-- Data supplied --
-- Opening Marker --
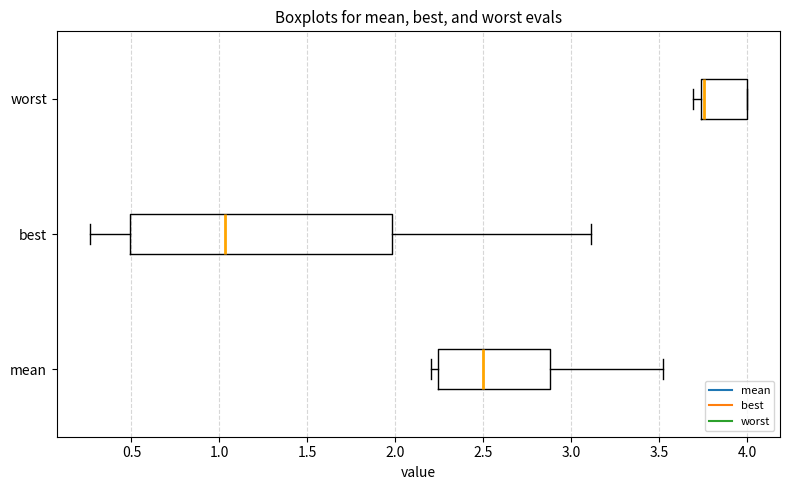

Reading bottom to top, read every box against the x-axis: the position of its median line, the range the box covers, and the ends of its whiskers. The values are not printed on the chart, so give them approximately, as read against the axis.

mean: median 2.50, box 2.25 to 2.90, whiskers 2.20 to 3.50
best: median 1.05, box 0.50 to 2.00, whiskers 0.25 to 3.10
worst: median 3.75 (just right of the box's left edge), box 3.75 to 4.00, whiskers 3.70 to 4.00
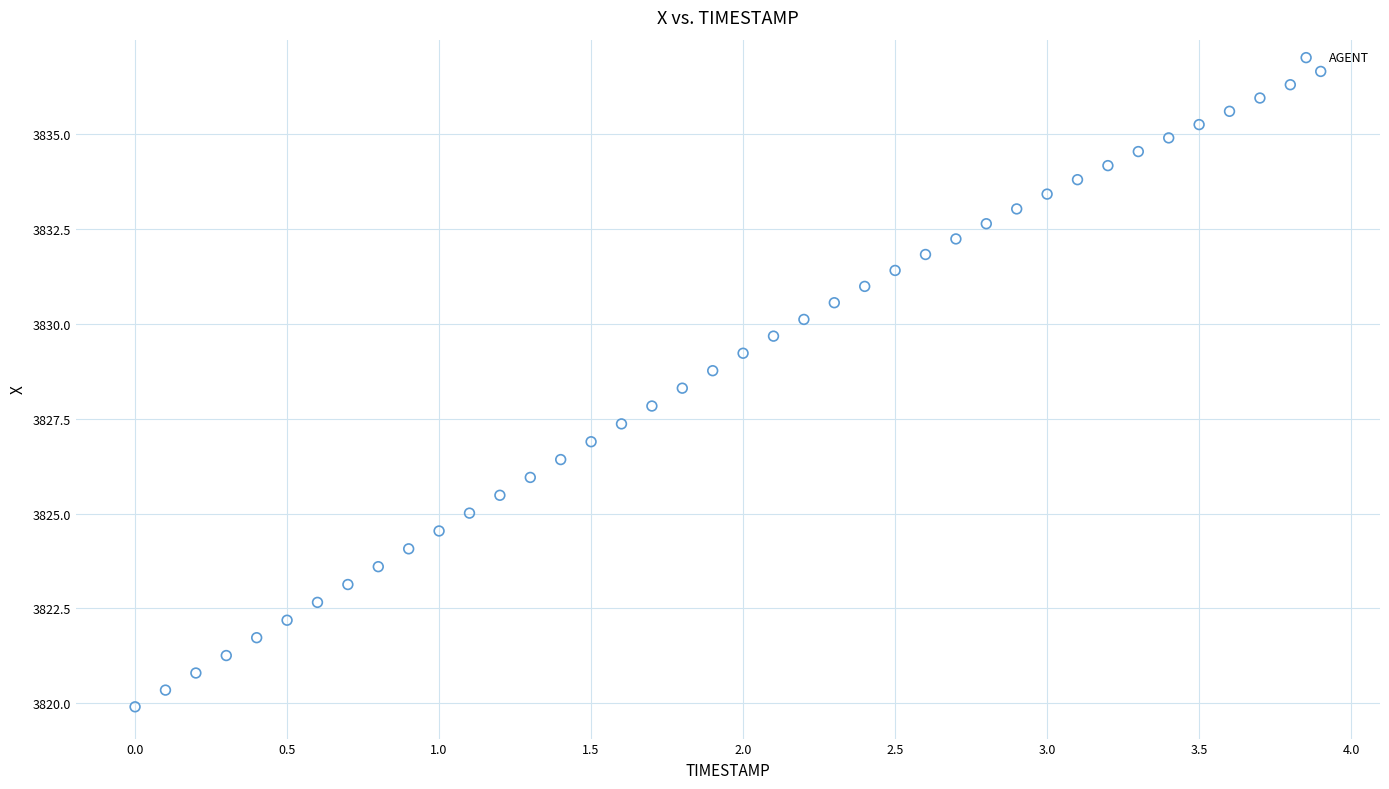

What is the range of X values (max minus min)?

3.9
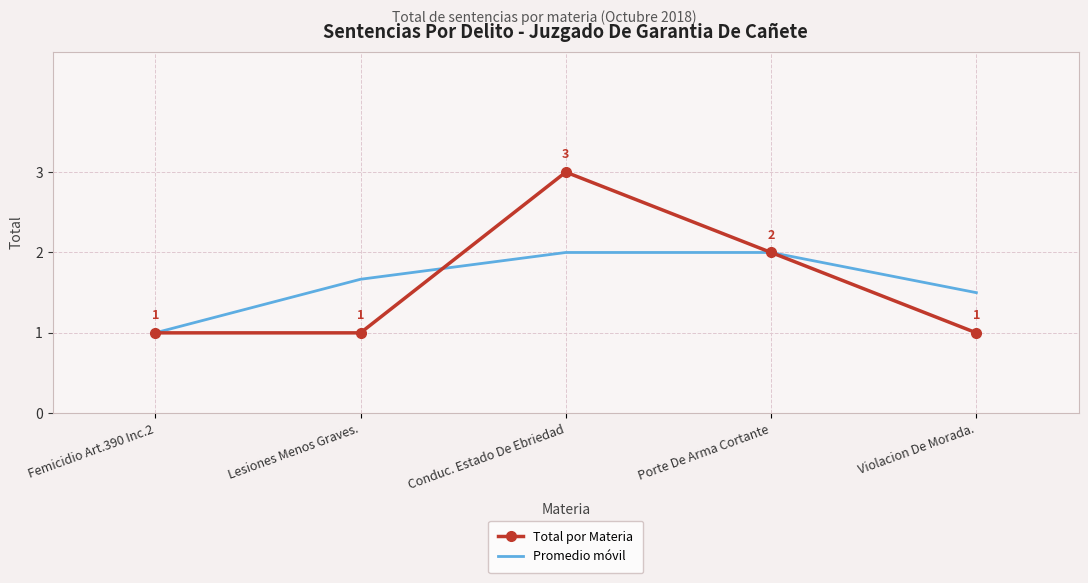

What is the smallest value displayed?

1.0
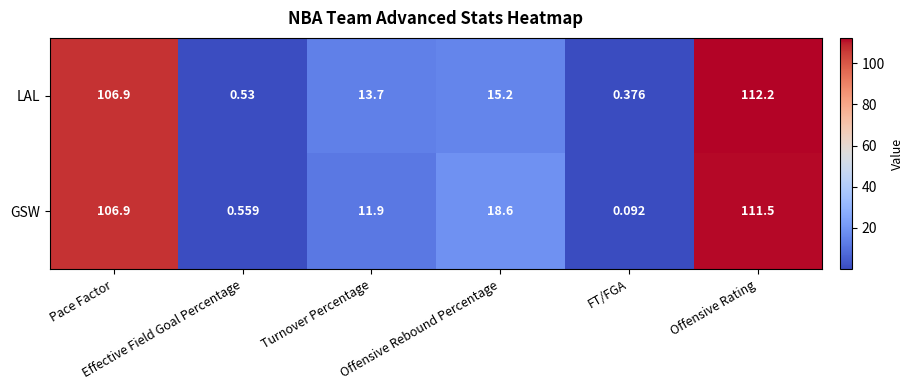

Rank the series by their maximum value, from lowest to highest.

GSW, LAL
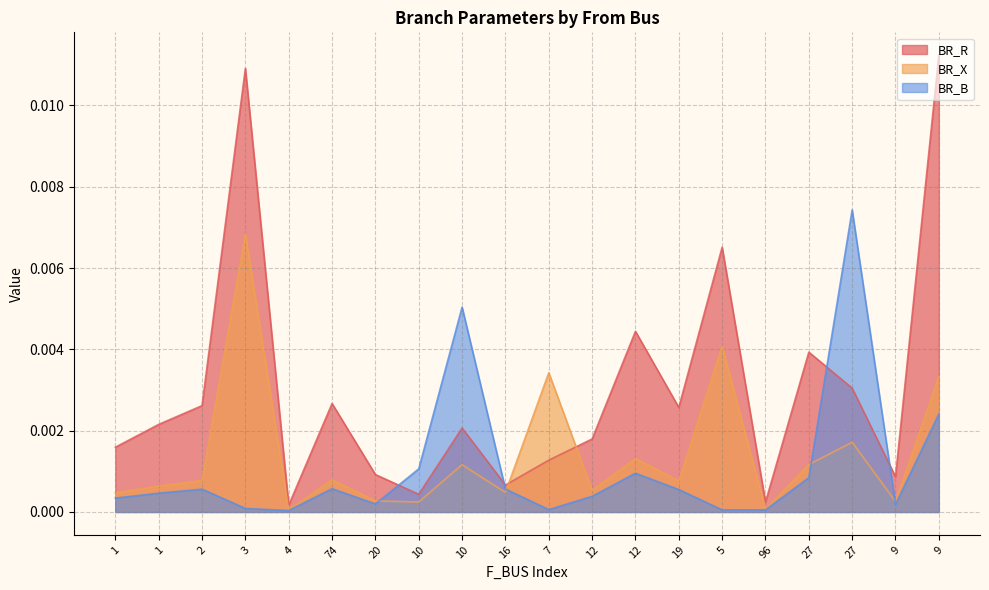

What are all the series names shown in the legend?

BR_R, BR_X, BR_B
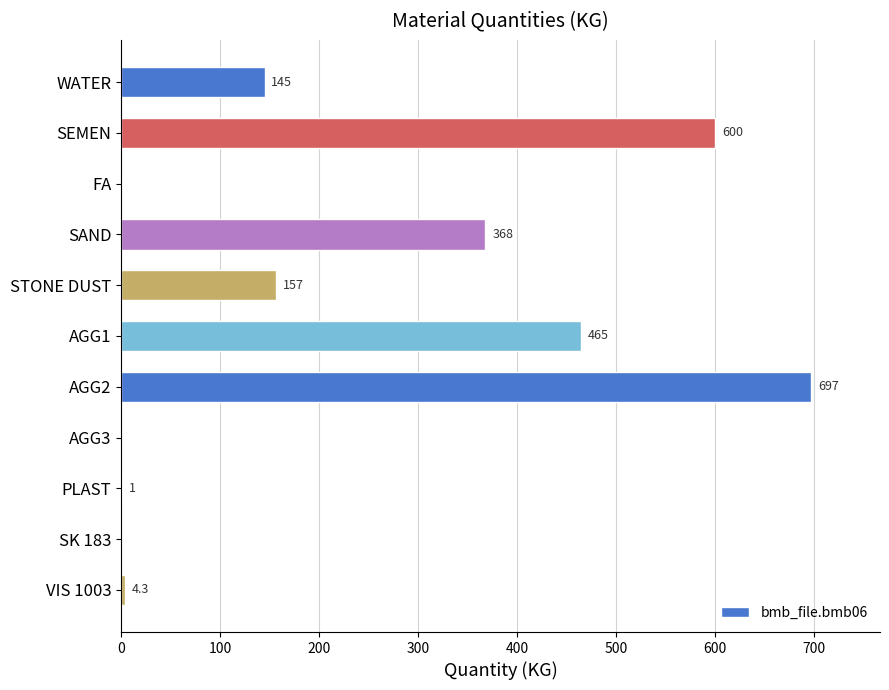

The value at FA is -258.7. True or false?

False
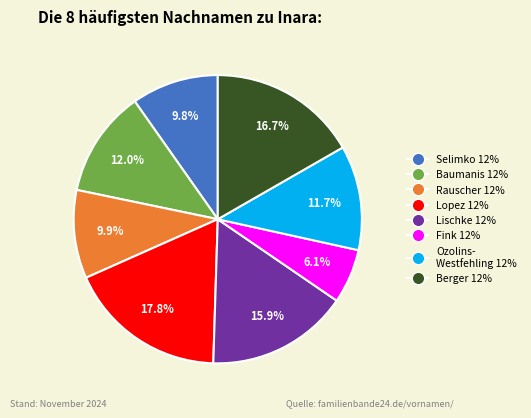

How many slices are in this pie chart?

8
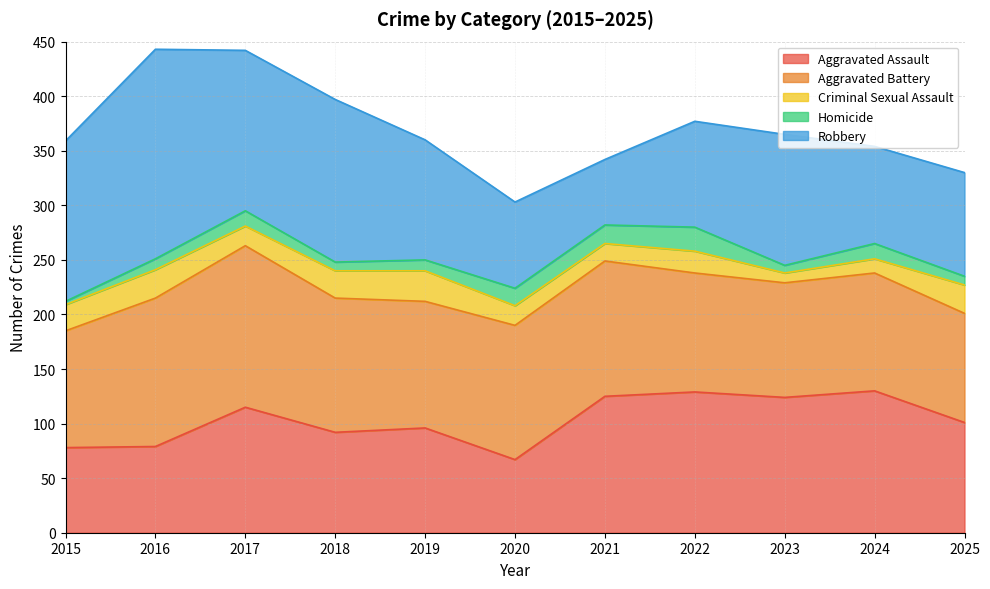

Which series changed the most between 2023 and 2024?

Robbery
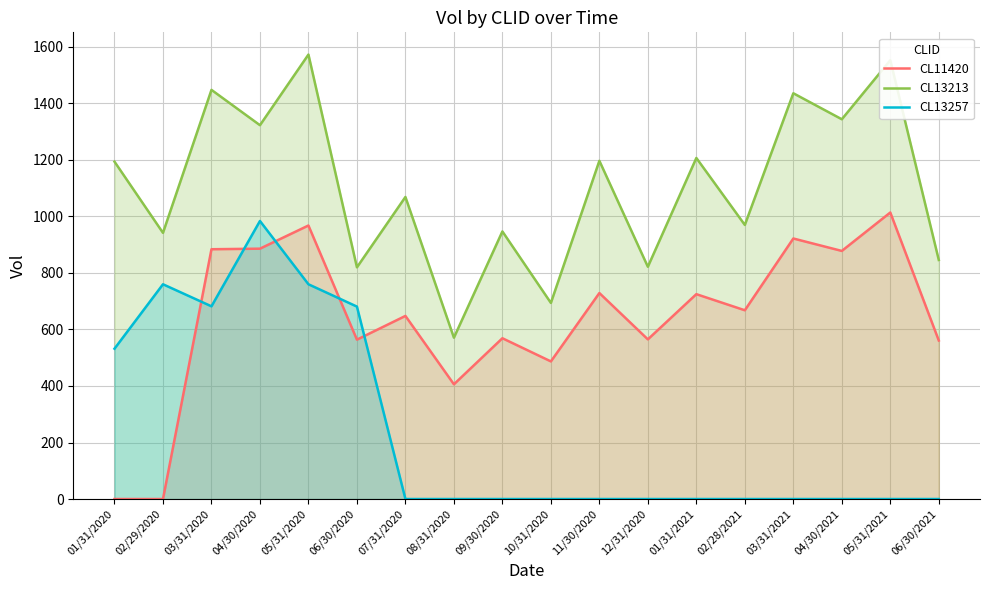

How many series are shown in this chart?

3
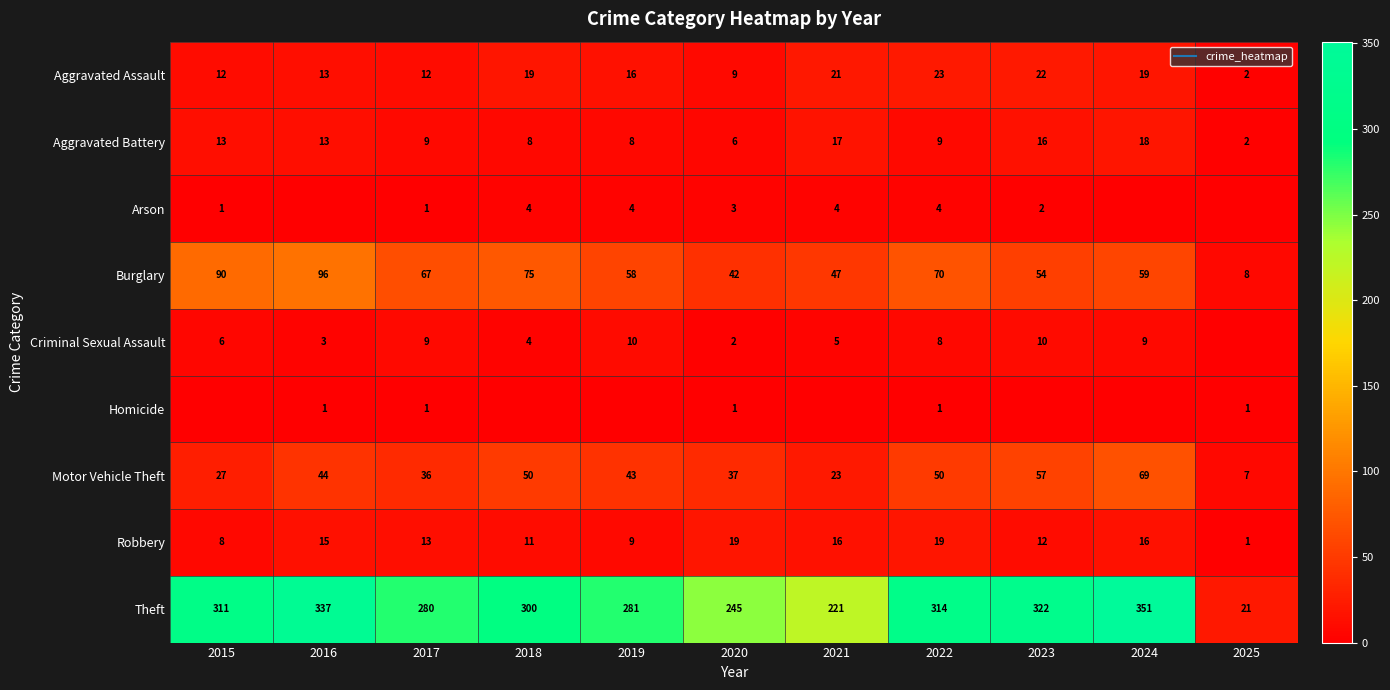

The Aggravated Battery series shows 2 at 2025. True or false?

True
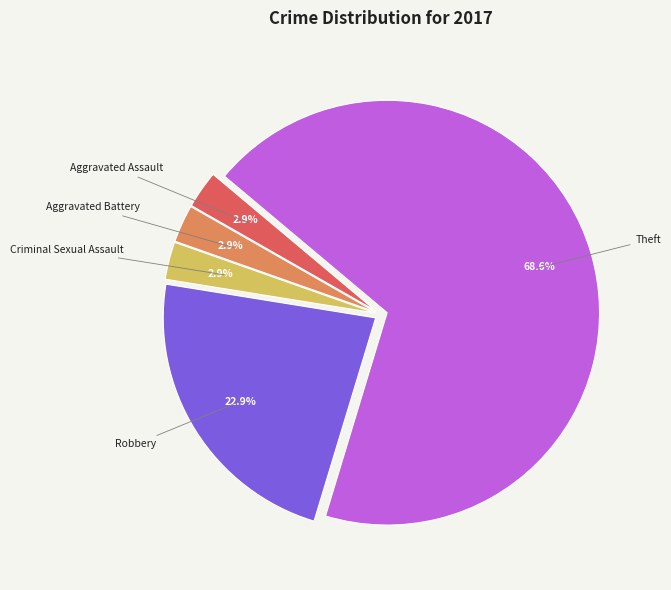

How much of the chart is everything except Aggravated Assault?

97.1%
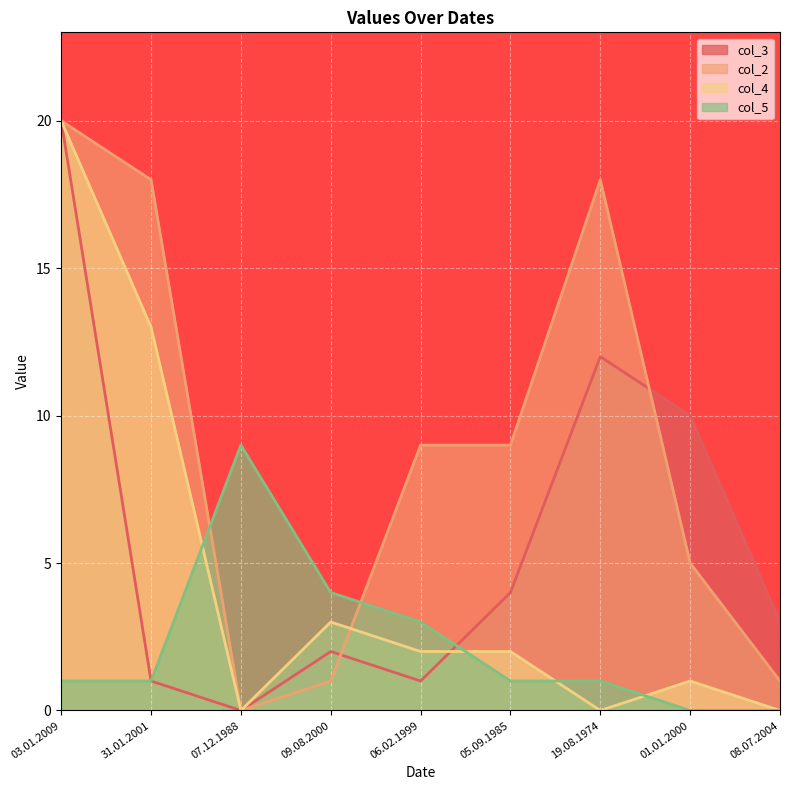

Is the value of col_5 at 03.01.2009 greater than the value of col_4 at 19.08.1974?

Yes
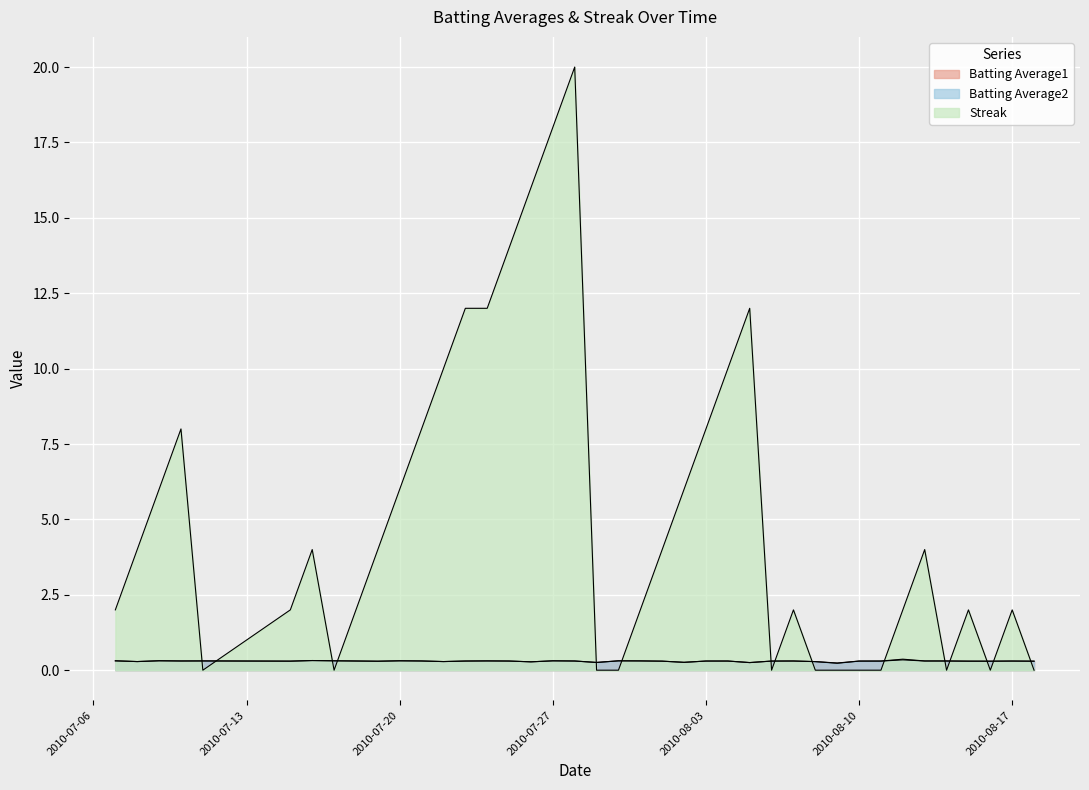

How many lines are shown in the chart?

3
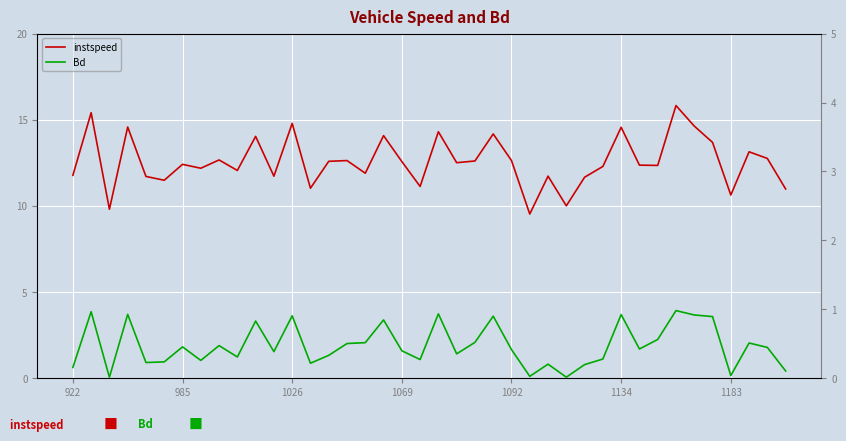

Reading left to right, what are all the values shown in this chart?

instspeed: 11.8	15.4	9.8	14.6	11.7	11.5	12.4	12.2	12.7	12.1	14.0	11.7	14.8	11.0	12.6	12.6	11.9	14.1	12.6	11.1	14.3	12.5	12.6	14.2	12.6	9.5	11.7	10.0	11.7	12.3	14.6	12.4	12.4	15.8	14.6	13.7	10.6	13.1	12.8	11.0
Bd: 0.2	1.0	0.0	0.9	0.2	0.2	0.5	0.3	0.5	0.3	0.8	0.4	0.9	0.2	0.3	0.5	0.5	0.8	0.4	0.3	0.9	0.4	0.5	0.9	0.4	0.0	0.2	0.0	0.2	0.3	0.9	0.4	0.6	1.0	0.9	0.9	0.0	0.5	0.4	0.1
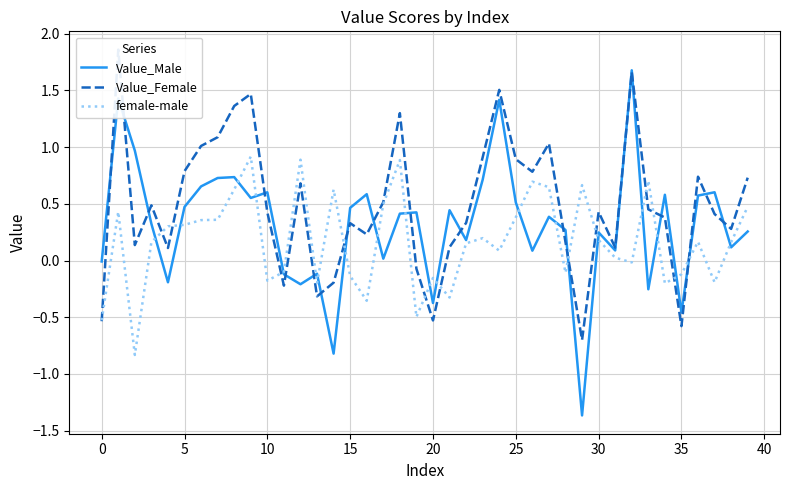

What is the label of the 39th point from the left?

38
-- Closing Marker --
-- Exercise prompt --
Render the material as a Markdown table with the columns Row and Entry, starting with the line that contains "mean: median 2.50, box" and going on through the last line of the material. Number the rows, skip blank lines, and leave the pictures out.

-- Solution to the exercise --
| Row | Entry |
|---|---|
| 1 | mean: median 2.50, box 2.25 to 2.90, whiskers 2.20 to 3.50 |
| 2 | best: median 1.05, box 0.50 to 2.00, whiskers 0.25 to 3.10 |
| 3 | worst: median 3.75 (just right of the box's left edge), box 3.75 to 4.00, whiskers 3.70 to 4.00 |
| 4 | What is the range of X values (max minus min)? |
| 5 | 3.9 |
| 6 | What is the smallest value displayed? |
| 7 | 1.0 |
| 8 | Rank the series by their maximum value, from lowest to highest. |
| 9 | GSW, LAL |
| 10 | What are all the series names shown in the legend? |
| 11 | BR_R, BR_X, BR_B |
| 12 | The value at FA is -258.7. True or false? |
| 13 | False |
| 14 | How many slices are in this pie chart? |
| 15 | 8 |
| 16 | Which series changed the most between 2023 and 2024? |
| 17 | Robbery |
| 18 | How many series are shown in this chart? |
| 19 | 3 |
| 20 | The Aggravated Battery series shows 2 at 2025. True or false? |
| 21 | True |
| 22 | How much of the chart is everything except Aggravated Assault? |
| 23 | 97.1% |
| 24 | Is the value of col_5 at 03.01.2009 greater than the value of col_4 at 19.08.1974? |
| 25 | Yes |
| 26 | How many lines are shown in the chart? |
| 27 | 3 |
| 28 | Reading left to right, what are all the values shown in this chart? |
| 29 | instspeed: 11.8	15.4	9.8	14.6	11.7	11.5	12.4	12.2	12.7	12.1	14.0	11.7	14.8	11.0	12.6	12.6	11.9	14.1	12.6	11.1	14.3	12.5	12.6	14.2	12.6	9.5	11.7	10.0	11.7	12.3	14.6	12.4	12.4	15.8	14.6	13.7	10.6	13.1	12.8	11.0 |
| 30 | Bd: 0.2	1.0	0.0	0.9	0.2	0.2	0.5	0.3	0.5	0.3	0.8	0.4	0.9	0.2	0.3	0.5	0.5	0.8	0.4	0.3	0.9	0.4	0.5	0.9	0.4	0.0	0.2	0.0	0.2	0.3	0.9	0.4	0.6	1.0	0.9	0.9	0.0	0.5	0.4	0.1 |
| 31 | What is the label of the 39th point from the left? |
| 32 | 38 |